[Opening Dataset section]

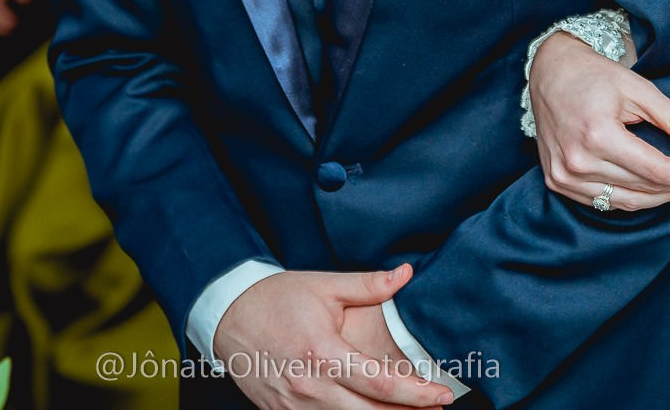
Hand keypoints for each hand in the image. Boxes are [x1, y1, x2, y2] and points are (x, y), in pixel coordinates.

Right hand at [215, 267, 451, 407]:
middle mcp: (310, 386)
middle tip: (435, 408)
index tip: (442, 396)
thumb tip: (406, 273)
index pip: (381, 383)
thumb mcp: (324, 286)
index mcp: (324, 353)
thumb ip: (369, 285)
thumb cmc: (276, 298)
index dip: (417, 394)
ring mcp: (295, 406)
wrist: (227, 315)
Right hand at [530, 32, 669, 212]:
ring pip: (628, 202)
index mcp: (598, 134)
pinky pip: (606, 203)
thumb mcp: (638, 88)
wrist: (548, 72)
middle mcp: (578, 161)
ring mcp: (564, 176)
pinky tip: (654, 188)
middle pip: (645, 188)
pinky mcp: (558, 182)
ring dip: (663, 196)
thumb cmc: (594, 75)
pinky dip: (634, 198)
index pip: (656, 169)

[Closing Dataset section]

Assigned task - Please copy the line holding "ring pip: (628, 202)" and all lines after it to the end of the records, exactly, and nothing else.

Exercise answer -
ring pip: (628, 202)
index mcp: (598, 134)
pinky pip: (606, 203)
thumb mcp: (638, 88)
wrist: (548, 72)
middle mcp: (578, 161)
ring mcp: (564, 176)
pinky tip: (654, 188)
middle pip: (645, 188)
pinky mcp: (558, 182)
ring dip: (663, 196)
thumb cmc: (594, 75)
pinky dip: (634, 198)
index pip: (656, 169)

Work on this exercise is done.